No pasa semana que no nos encontremos ante una decisión judicial escandalosa de las más altas instancias judiciales españolas. Últimamente, hemos visto la absolución de los directivos de Bankia por la salida a bolsa; la condena a la Universidad de Barcelona por el manifiesto de rechazo a la sentencia del primero de octubre aprobada por su claustro (la mayoría de universidades de Cataluña aprobaron el mismo manifiesto), y el discurso de Carlos Lesmes, presidente del Consejo General del poder judicial y del Tribunal Supremo, que desvela una conversación privada con el monarca que habría criticado al Gobierno español por haber vetado la presencia del Rey en el acto más importante de la carrera judicial celebrado en Barcelona. Sin entrar a valorar cada caso, son tres ejemplos que ilustran las críticas que los últimos años recaen sobre la cúpula judicial española: jueces al servicio de los poderes económicos, jueces que no respetan la libertad de expresión y que la atacan, y jueces que toman partido por las opciones políticas más derechistas. No en vano, cada vez más, instituciones y ciudadanos del Estado español recurren a los tribunales europeos. Hasta ahora, buena parte de estas demandas han sido aceptadas y los tribunales españoles condenados por vulneración de derechos fundamentales.
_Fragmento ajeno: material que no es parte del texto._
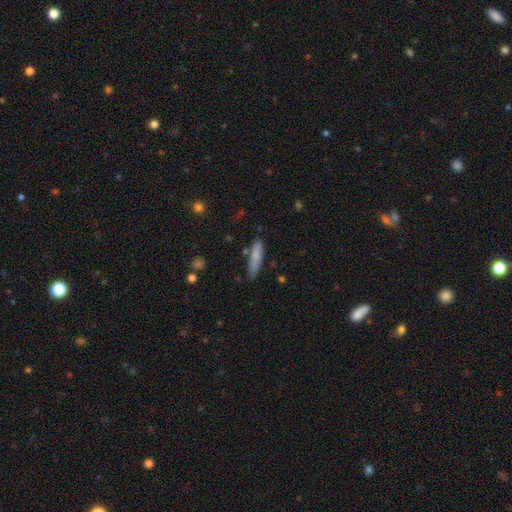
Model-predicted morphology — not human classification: A smooth galaxy with no disk features (77%) that is cigar-shaped (81%).

Vote fractions:
- Smooth or featured? smooth: 77% / featured or disk: 16% / star or artifact: 7%
- How rounded? cigar-shaped: 81% / in between: 18% / round: 2%
- Merging? none: 73% / minor disturbance: 19% / merger: 5% / major disturbance: 3%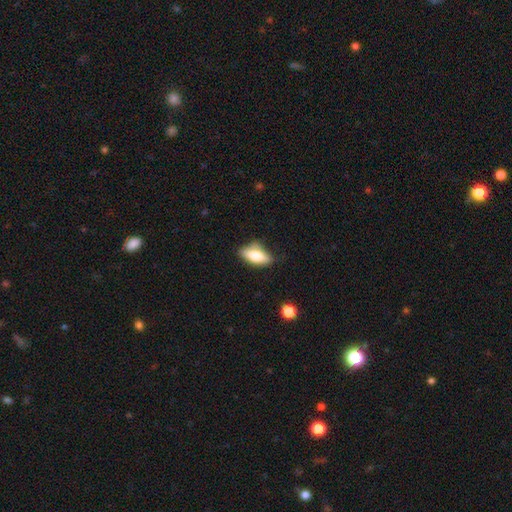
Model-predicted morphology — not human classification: This is likely a smooth galaxy (70%). How rounded: likely in between (80%). Merging: likely none (67%).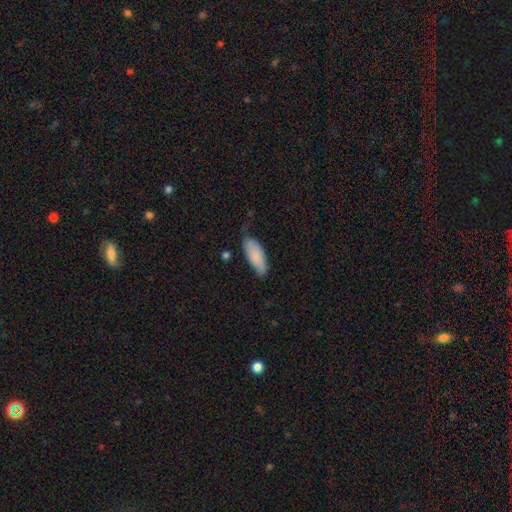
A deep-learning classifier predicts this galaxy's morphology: The model was most divided on "merging": none: 64%, minor disturbance: 30%, major disturbance: 5%, merger: 2%. More confident: smooth or featured — smooth (86%); how rounded — in between (78%).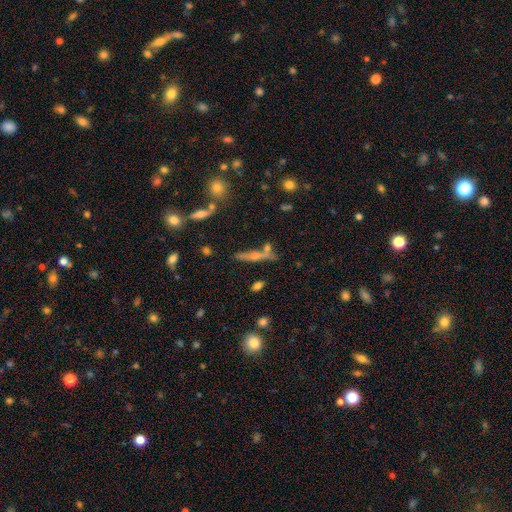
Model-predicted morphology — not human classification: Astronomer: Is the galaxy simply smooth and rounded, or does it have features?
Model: featured or disk — 55% (runner-up: smooth, 34%).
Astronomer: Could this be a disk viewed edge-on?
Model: yes — 90%.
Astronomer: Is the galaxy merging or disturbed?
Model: none — 66%.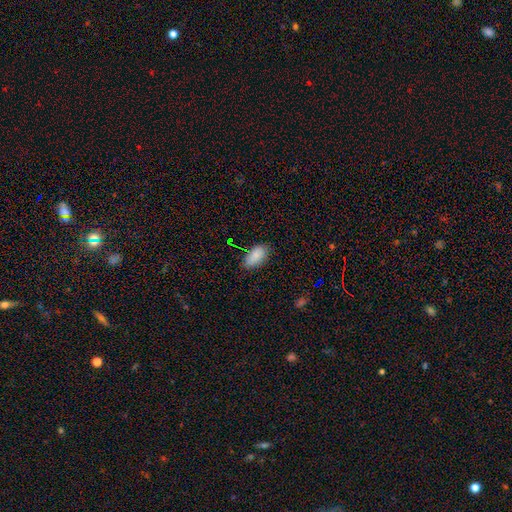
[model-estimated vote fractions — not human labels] The model was most divided on "merging": none: 80%, minor disturbance: 16%, major disturbance: 3%, merger: 1%. More confident: how rounded — in between (94%); smooth or featured — smooth (87%).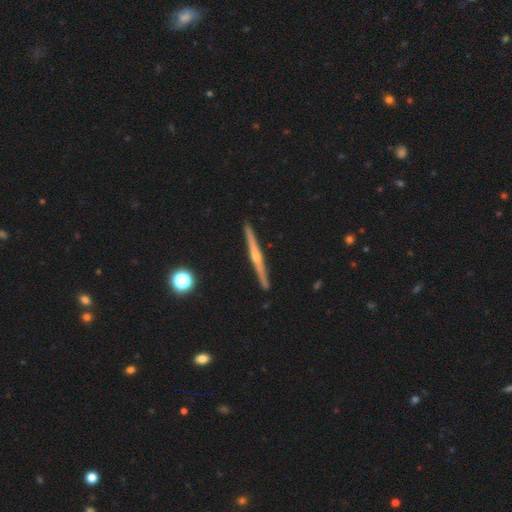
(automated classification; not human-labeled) This is likely a featured or disk galaxy (78%). It is clearly viewed edge-on (98%). Edge-on bulge: likely rounded (78%). Merging: clearly none (92%).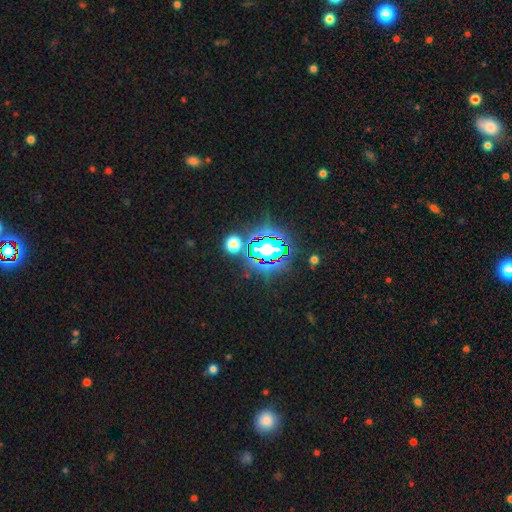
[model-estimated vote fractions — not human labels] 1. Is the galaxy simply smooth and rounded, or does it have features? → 81% star or artifact, 12% smooth, 7% featured or disk.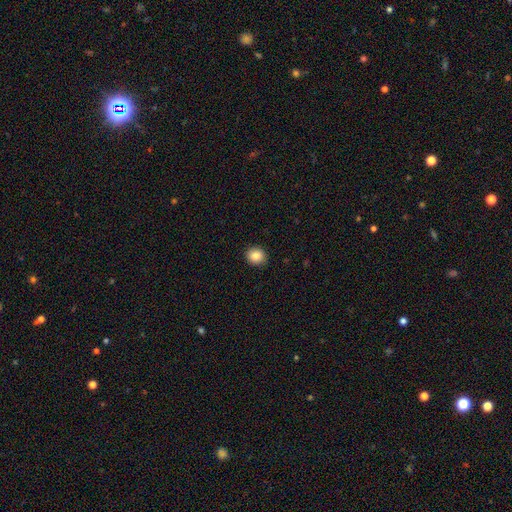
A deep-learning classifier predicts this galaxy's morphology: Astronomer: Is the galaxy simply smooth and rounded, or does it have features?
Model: smooth — 86%.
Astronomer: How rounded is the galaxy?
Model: round — 80%.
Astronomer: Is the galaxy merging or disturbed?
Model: none — 91%.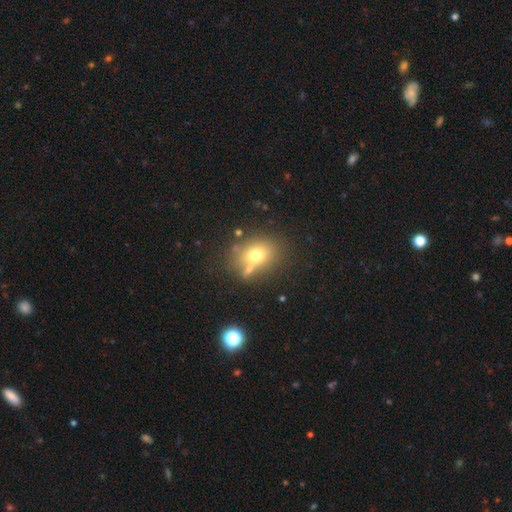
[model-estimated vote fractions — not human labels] smooth-or-featured: smooth: 68% | featured or disk: 17% | star or artifact: 14%
  how-rounded: round: 49% (tied) | in between: 49% (tied) | cigar-shaped: 2%
  merging: none: 60% | merger: 16% | minor disturbance: 16% | major disturbance: 7%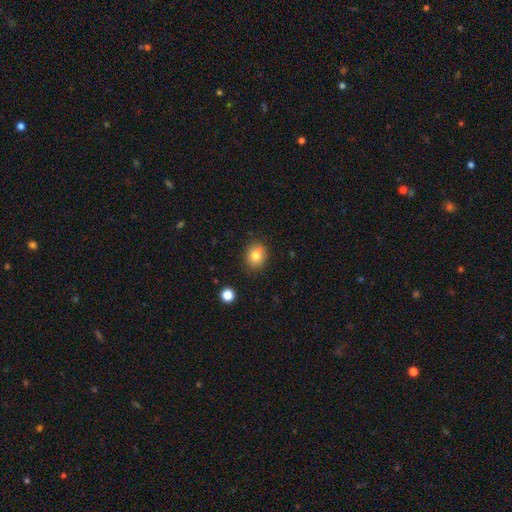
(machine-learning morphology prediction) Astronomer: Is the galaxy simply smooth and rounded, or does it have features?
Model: smooth — 80%.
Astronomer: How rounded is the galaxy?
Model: round — 64%.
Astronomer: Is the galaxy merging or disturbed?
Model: none — 81%.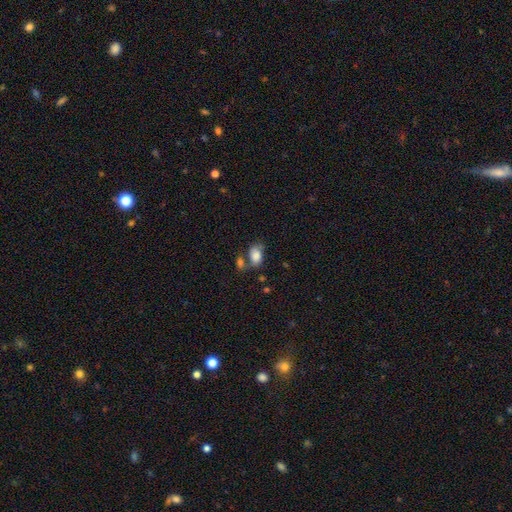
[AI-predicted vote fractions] A smooth galaxy with no disk features (75%) that is in between round and cigar-shaped (85%). Merging: none (42%).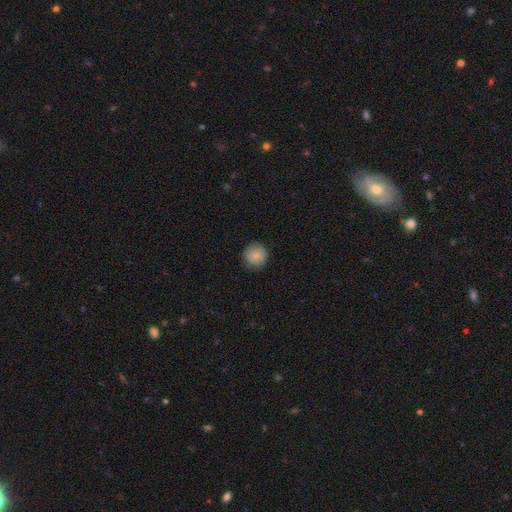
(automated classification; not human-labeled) Smooth or featured?
  - smooth: 83% *
  - featured or disk: 9%
  - star or artifact: 8%
How rounded?
  - round: 94% *
  - in between: 5%
  - cigar-shaped: 1%
Merging?
  - none: 88% *
  - minor disturbance: 9%
  - major disturbance: 2%
  - merger: 1%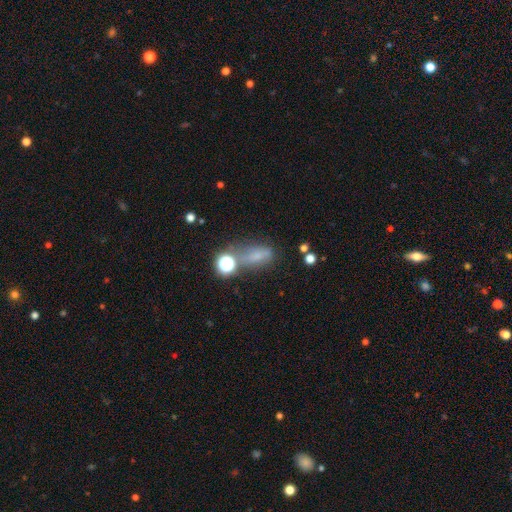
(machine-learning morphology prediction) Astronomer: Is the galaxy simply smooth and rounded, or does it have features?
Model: smooth — 52%.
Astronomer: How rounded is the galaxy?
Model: in between — 63%.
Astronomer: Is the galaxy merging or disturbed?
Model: none — 46% (runner-up: minor disturbance, 24%).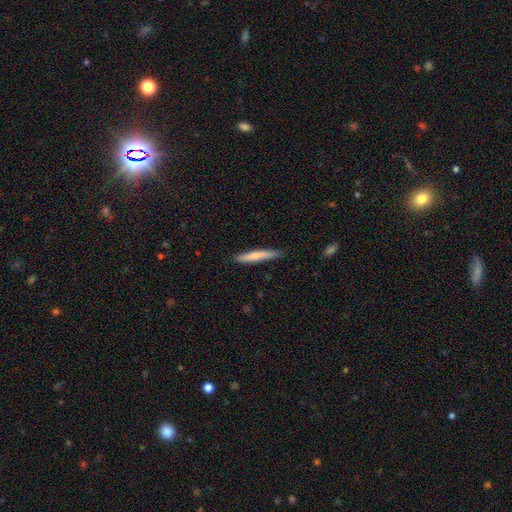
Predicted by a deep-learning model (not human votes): Smooth or featured: smooth — 68% (featured or disk — 27%)
How rounded: cigar-shaped — 94% (in between — 4%)
Merging: none — 87% (minor disturbance — 10%)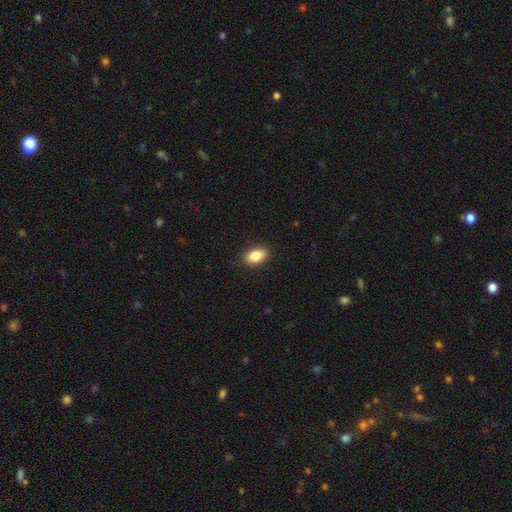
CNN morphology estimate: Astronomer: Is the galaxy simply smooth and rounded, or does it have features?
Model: smooth — 86%.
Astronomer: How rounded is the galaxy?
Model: in between — 90%.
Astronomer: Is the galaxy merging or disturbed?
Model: none — 88%.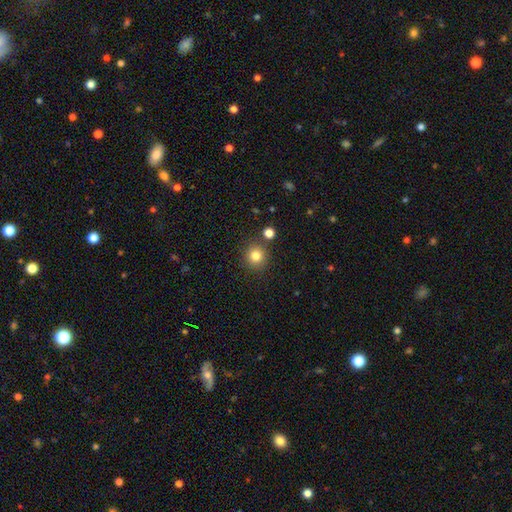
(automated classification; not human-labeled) Overall: smooth (83%). How rounded: round (92%). Merging: none (85%).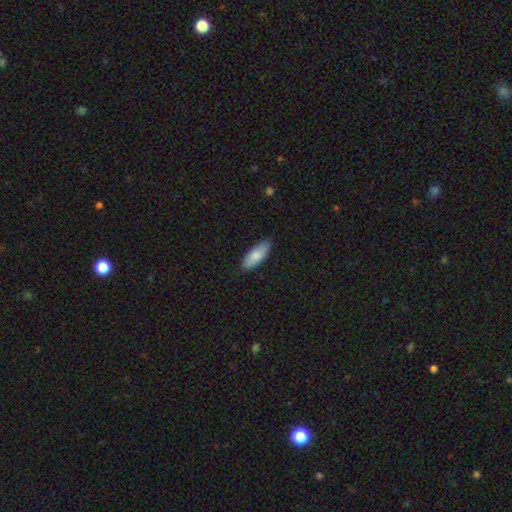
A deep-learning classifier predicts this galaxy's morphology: This is clearly a smooth galaxy (82%). How rounded: likely in between (75%). Merging: clearly none (84%).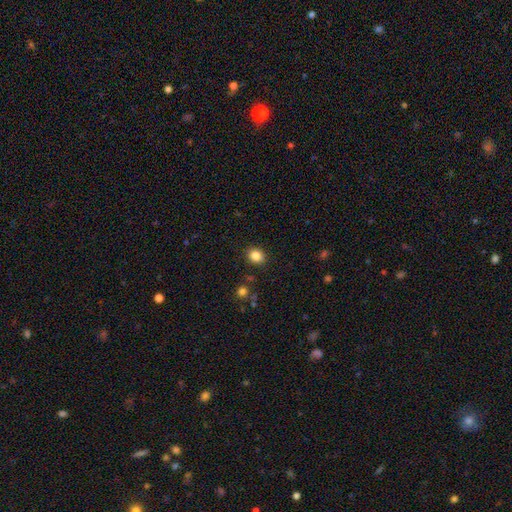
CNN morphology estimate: A smooth galaxy with no disk features (85%) that is round (60%).

Vote fractions:
- Smooth or featured? smooth: 85% / star or artifact: 10% / featured or disk: 5%
- How rounded? round: 60% / in between: 39% / cigar-shaped: 1%
- Merging? none: 89% / minor disturbance: 7% / major disturbance: 2% / merger: 2%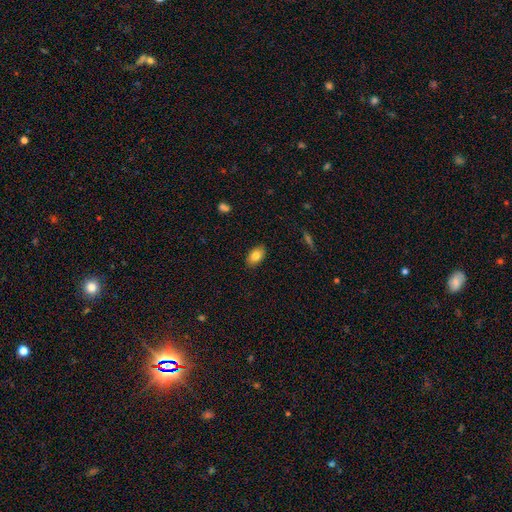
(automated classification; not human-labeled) smooth 81%, featured or disk 11%, star or artifact 7%. Down the decision tree: how rounded — in between (91%); merging — none (88%).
Lo más grave de todo es que el desprestigio de la Justicia española a escala internacional está provocado por unos magistrados que están en funciones, ya que su mandato ha caducado. Pero la renovación está bloqueada por el PP. A lo largo de las últimas décadas, el PP ha ido maniobrando para situar jueces que les son afines en las altas instancias judiciales: Tribunal Constitucional, Tribunal Supremo, Audiencia Nacional Española, Consejo General del Poder Judicial. Unas instituciones copadas por magistrados conservadores, los cuales se han arrogado la defensa de una particular concepción de la nación española. Y, bien pensado, es natural que pase así. Si unas personas han sido nombradas para ocupar una alta función, no por sus méritos profesionales sino por la afinidad política con el partido, no se espera de ellas que actúen con rigor profesional, sino para interpretar las leyes de acuerdo con el criterio político de quien las ha digitado. Es decir, para hacer política.

De este modo, hace tiempo que algunos tribunales persiguen la libertad de opinión y el derecho de manifestación con acusaciones por delitos de terrorismo y de sedición. Incluso, se han atrevido a condenar cargos electos por votación popular para permitir debates parlamentarios sobre determinados temas, entre los cuales hay una presidenta de un Parlamento. También han inhabilitado a un presidente electo por desobediencia a una autoridad administrativa, lo que nunca puede ser delito, en opinión de juristas expertos.

Y ya, envalentonados, han permitido condenar a una Universidad por un manifiesto de su claustro. Un claustro formado por personas elegidas por todo el estamento universitario.

Todo ello consigue el objetivo que siempre han tenido las ideologías más conservadoras y reaccionarias: extender el miedo a ejercer los derechos fundamentales. Por ello conviene recordar un artículo publicado en 1982 por el entonces presidente del Gobierno en el que critica la tibia sentencia sobre el golpe de estado de Tejero de 1981. Entre otras cosas, bajo el título «Yo disiento», Adolfo Suárez escribía: «Alguna vez señalé que sólo había que tener miedo al miedo mismo. No hay libertad bajo el miedo, no hay derechos ciudadanos bajo el miedo, no se puede gobernar bajo el miedo… Creo que el miedo traería consigo la involución de la política española”.